- **Your instructions**: Set out exactly every line of the entries below, starting at the line that holds "ring pip: (839, 842)" and stopping after the line that holds "pinky tip: (1181, 938)".

── Task inputs

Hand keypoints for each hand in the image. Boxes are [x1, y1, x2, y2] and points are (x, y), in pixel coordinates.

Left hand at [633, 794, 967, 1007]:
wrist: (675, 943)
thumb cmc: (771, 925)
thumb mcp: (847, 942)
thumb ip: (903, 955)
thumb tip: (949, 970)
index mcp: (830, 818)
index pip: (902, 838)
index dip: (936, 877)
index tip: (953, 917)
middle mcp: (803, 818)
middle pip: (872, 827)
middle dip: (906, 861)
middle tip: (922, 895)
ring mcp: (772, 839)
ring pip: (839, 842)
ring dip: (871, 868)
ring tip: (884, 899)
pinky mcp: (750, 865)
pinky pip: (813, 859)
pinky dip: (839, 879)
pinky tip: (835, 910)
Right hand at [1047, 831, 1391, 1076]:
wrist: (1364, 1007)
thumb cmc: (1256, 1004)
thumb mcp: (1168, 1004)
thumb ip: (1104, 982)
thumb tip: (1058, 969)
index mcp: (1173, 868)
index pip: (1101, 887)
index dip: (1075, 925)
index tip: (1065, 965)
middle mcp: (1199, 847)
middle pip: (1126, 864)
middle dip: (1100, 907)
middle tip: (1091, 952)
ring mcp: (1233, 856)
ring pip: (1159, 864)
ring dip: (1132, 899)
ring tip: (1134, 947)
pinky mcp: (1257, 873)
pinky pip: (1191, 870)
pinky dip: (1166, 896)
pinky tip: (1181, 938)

────
── Task inputs

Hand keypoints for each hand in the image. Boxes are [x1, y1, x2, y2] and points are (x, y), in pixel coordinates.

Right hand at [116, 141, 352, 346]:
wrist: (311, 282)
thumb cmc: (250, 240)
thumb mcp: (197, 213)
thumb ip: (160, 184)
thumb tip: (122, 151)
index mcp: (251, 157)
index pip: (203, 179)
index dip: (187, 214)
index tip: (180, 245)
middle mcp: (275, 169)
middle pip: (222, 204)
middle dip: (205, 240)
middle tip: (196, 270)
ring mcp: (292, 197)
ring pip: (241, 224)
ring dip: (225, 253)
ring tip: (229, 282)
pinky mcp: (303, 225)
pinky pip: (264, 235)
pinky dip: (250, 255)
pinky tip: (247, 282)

────
── Task inputs

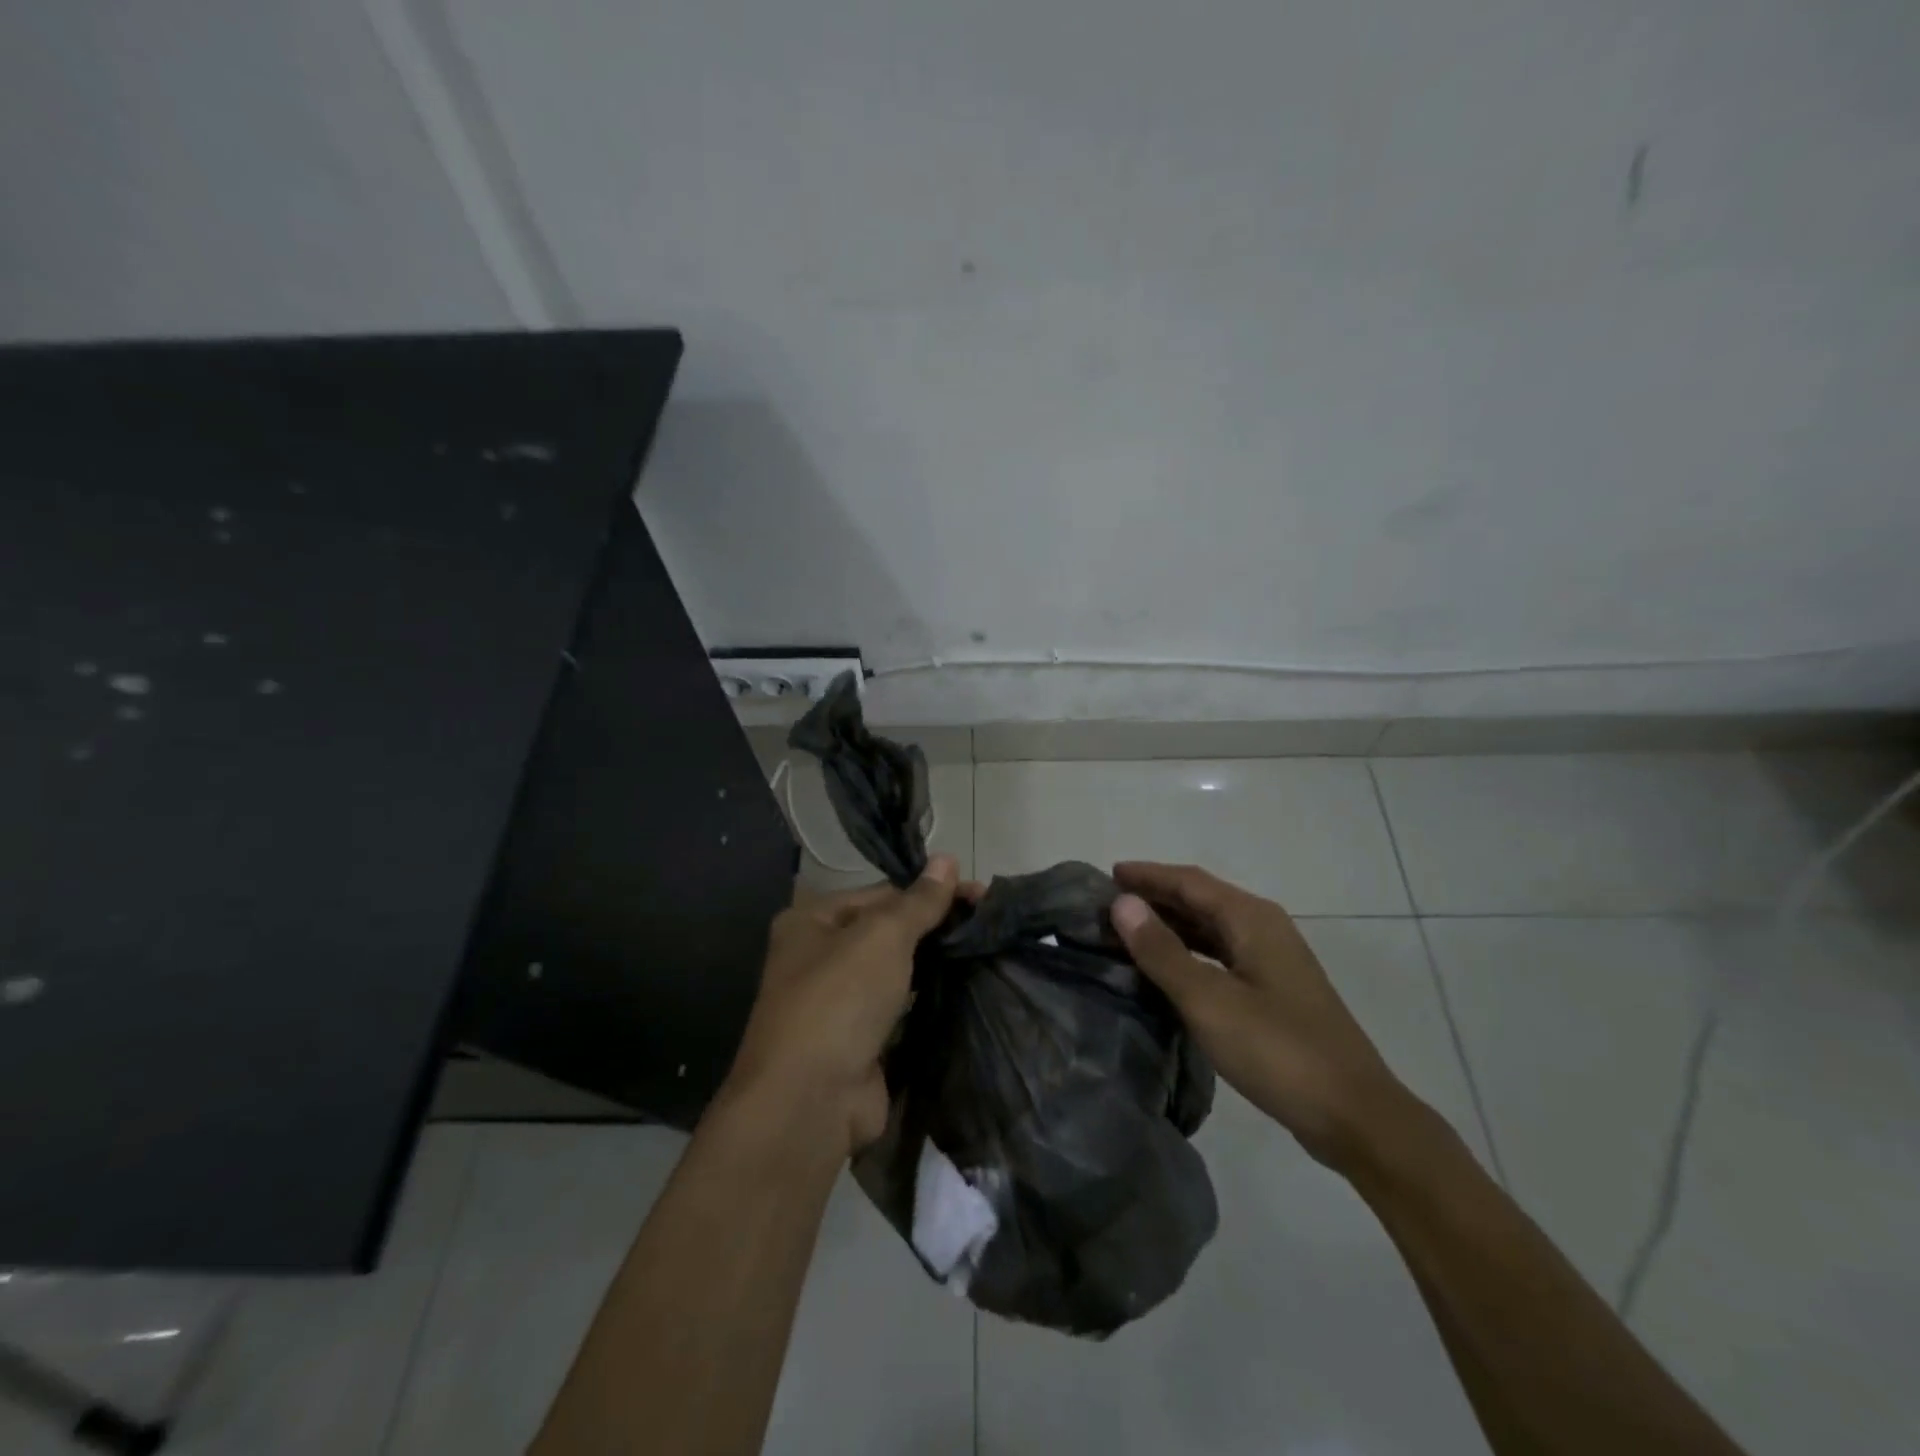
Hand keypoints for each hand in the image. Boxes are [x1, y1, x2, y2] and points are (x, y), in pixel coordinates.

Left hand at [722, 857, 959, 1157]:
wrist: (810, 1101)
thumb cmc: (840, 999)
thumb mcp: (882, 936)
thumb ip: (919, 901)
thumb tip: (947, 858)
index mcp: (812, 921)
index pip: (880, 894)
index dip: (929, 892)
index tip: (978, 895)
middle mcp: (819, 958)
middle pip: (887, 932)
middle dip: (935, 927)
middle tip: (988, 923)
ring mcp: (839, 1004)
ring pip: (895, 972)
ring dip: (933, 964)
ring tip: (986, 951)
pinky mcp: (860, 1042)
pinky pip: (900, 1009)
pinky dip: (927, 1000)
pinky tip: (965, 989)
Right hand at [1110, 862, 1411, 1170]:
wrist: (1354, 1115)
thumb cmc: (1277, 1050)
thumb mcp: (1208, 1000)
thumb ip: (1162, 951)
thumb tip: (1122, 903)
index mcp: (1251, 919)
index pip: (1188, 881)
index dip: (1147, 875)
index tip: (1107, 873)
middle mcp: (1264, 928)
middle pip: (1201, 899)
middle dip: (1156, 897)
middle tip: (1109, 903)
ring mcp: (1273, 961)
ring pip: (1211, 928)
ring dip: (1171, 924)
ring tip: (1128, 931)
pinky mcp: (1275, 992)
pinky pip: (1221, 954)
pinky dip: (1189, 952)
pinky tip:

────

- **Output below**:
ring pip: (839, 842)
ring dip: (871, 868)
ring tip: (884, 899)
pinky mcp: (750, 865)
pinky pip: (813, 859)
pinky dip: (839, 879)
pinky tip: (835, 910)
Right hand at [1047, 831, 1391, 1076]:
wrist: (1364, 1007)
thumb cmc: (1256, 1004)
thumb mcp: (1168, 1004)
thumb ip: (1104, 982)
thumb tip: (1058, 969)
index mcp: (1173, 868)
index pip: (1101, 887)
index dip: (1075, 925)
index tip: (1065, 965)
middle mcp: (1199, 847)
middle pip: (1126, 864)
middle dip: (1100, 907)
middle tip: (1091, 952)
ring mcp: (1233, 856)
ring pip: (1159, 864)
ring dip: (1132, 899)
ring tip: (1134, 947)
pinky mcp: (1257, 873)
pinky pip: (1191, 870)
pinky dip: (1166, 896)
pinky tip: (1181, 938)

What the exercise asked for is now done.